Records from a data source
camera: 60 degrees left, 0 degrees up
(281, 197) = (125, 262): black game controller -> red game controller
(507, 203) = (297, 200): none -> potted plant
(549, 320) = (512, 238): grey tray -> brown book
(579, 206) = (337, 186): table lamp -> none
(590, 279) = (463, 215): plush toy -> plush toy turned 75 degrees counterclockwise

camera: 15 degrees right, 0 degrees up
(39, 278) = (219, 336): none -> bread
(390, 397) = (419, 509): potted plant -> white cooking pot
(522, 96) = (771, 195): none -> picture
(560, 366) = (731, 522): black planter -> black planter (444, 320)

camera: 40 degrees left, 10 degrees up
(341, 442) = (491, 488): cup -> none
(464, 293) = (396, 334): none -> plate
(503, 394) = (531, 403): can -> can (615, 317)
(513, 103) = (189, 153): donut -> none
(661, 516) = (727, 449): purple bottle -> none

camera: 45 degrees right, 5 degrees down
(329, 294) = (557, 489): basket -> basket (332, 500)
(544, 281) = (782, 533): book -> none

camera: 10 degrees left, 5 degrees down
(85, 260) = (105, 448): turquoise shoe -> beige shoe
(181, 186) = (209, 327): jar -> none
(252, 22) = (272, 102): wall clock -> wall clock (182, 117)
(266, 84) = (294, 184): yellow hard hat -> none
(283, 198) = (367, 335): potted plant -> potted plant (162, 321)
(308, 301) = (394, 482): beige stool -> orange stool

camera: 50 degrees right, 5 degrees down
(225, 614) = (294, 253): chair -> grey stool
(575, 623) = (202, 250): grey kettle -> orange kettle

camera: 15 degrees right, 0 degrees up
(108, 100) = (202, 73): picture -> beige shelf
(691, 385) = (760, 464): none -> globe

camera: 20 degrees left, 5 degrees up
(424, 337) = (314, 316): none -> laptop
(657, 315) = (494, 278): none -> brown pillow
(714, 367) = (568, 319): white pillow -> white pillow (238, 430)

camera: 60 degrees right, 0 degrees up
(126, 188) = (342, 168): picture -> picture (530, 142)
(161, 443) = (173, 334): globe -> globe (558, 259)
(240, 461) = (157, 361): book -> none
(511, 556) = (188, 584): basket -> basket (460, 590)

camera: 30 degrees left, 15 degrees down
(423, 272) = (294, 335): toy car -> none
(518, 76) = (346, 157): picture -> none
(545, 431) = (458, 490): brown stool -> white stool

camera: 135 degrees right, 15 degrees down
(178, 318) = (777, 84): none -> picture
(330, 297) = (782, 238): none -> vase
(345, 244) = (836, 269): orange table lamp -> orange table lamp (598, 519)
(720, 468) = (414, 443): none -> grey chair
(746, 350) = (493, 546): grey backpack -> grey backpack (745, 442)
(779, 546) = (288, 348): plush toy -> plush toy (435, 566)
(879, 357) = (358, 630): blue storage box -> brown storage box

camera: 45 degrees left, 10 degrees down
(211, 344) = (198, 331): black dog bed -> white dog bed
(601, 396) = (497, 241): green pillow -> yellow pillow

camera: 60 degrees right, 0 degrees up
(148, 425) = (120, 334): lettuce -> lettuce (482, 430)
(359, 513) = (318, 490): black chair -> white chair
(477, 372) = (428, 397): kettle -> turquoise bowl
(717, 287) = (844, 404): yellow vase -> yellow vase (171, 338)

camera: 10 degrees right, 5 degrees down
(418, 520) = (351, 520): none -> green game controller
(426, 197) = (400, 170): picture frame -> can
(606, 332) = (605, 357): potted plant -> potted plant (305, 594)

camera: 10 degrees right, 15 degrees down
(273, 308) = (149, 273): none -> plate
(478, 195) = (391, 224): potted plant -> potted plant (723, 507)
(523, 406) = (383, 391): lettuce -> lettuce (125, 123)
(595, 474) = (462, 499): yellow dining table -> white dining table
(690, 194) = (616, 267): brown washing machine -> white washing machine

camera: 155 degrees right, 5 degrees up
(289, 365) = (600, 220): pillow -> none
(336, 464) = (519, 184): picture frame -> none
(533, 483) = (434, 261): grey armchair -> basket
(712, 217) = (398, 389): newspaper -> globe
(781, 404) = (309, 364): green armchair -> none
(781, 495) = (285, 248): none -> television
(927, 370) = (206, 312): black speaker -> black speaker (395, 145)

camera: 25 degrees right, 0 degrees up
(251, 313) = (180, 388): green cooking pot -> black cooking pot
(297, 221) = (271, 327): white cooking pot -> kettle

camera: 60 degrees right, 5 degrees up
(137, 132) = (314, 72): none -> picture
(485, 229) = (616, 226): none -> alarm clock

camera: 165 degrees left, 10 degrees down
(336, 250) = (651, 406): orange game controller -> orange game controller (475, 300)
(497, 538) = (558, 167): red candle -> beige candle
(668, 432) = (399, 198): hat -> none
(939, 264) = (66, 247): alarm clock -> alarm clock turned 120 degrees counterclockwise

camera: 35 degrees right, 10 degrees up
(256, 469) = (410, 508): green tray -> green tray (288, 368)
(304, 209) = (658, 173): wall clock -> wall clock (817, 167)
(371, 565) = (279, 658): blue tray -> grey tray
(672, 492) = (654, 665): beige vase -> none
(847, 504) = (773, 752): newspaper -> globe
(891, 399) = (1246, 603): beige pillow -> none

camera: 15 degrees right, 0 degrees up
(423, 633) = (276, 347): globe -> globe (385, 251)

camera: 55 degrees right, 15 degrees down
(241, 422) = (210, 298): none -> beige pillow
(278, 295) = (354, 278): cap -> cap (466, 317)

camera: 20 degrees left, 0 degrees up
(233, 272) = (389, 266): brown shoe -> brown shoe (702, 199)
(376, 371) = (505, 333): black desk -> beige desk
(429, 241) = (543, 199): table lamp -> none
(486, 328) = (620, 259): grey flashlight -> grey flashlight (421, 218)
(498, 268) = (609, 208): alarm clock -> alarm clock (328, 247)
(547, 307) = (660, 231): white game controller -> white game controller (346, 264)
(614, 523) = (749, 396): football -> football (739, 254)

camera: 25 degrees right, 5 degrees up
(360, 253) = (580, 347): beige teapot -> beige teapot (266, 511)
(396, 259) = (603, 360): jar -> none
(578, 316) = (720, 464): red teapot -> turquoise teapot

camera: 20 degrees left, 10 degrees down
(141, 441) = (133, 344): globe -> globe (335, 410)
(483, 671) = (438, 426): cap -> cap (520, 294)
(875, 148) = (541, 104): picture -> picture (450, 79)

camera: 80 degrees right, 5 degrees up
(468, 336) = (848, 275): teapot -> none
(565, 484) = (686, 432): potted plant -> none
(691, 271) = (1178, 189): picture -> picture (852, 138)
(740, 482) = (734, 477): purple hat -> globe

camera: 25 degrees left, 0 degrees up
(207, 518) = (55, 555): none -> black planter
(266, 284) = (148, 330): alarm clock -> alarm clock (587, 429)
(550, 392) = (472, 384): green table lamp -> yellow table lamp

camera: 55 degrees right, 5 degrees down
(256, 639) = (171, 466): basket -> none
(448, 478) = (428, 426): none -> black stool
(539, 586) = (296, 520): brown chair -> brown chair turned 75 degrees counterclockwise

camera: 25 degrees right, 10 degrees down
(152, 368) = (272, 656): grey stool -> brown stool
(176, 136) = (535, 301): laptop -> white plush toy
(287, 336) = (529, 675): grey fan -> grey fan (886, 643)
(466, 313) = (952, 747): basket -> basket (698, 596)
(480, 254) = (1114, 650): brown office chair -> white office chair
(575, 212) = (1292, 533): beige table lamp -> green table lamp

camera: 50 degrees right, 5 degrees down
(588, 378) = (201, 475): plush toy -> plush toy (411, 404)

> **Exercise description**
Restate, please, word for word the span of records running from the first line to the line bearing "(579, 206) = (337, 186): table lamp -> none", both included, and nothing outside it.

> **Exercise solution**
camera: 60 degrees left, 0 degrees up
(281, 197) = (125, 262): black game controller -> red game controller
(507, 203) = (297, 200): none -> potted plant
(549, 320) = (512, 238): grey tray -> brown book
(579, 206) = (337, 186): table lamp -> none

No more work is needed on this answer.